Professor Greg Neely helped discover potential antidotes for jellyfish stings and mushroom poisoning.Credit: the university of sydney
The cells that survive provide clues as to which genes interact with the toxin.
Neely and her team used CRISPR detection in 2019 to develop a potential treatment for the excruciating and often fatal sting of a box jellyfish.
The screening revealed that the box jellyfish’s venom needs the body’s cholesterol to function. Neely’s team used this knowledge to develop an antidote from existing cholesterol-lowering drugs, which blocked the venom’s ability to kill cells, inflict pain, and cause tissue death and scarring.
Similarly, the study of the death cap, published in nature communications, analyzed the role of more than 19,000 genes and identified an enzyme called STT3B that is key to amanitin toxicity in the body.
The ICG dye binds to STT3B, which blocked the enzyme’s activity and halted the toxic effect of the kill plug in laboratory-grown liver cells and in mice when administered within four hours of poisoning.
Neely said the disclosure has the potential to save many lives.
“I think this is a really awesome application of CRISPR detection. My feeling was that it would be quite difficult to find an antidote for such a potent toxin,” she said.

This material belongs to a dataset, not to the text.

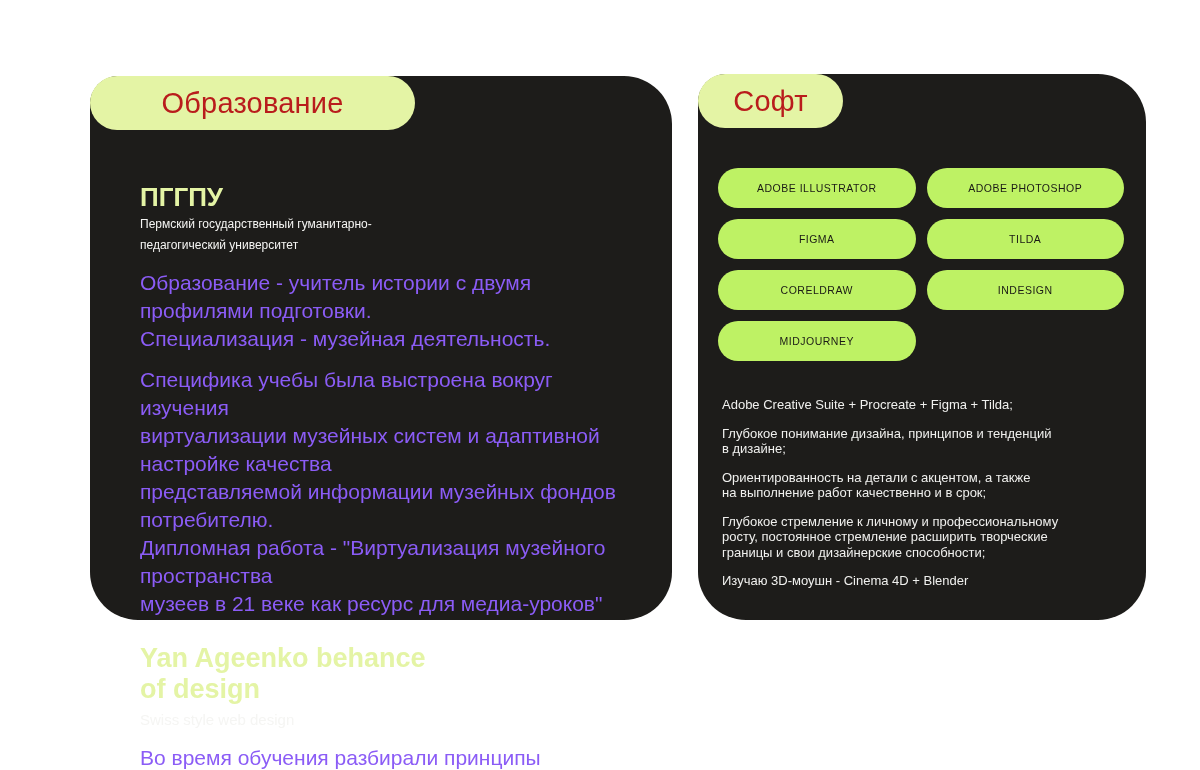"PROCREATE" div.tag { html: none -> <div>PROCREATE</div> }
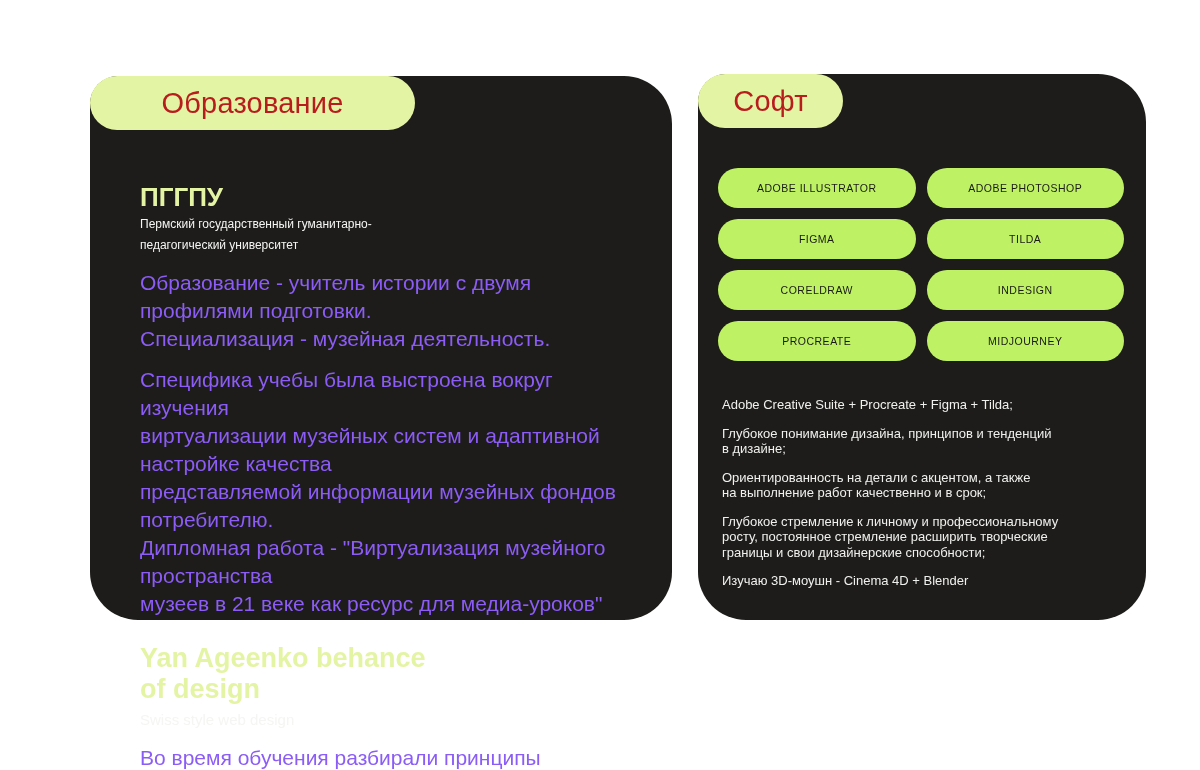"Yan Ageenko behance" h3.green-title { text: behance -> school }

“The next step would be to test in humans, and this type of test will be difficult to establish due to the rarity of this type of poisoning. I think China could be the perfect country to be able to manage human trials of this antidote, so I’m looking forward to seeing what happens next.”
Charging
There were 40,000 mushroom poisonings and 788 reported deaths in China between 2010 and 2020. Death caps closely resemble straw mushroom, a species commonly cooked in Asian kitchens.
At least six people have died of poisoning in Australia, including two Canberrans who ate the toxic mushroom at a New Year’s Eve dinner in 2012. The mushrooms sprout in autumn and early winter after rain and grow in symbiosis with oak trees, the most commonly in Canberra, Melbourne and Adelaide.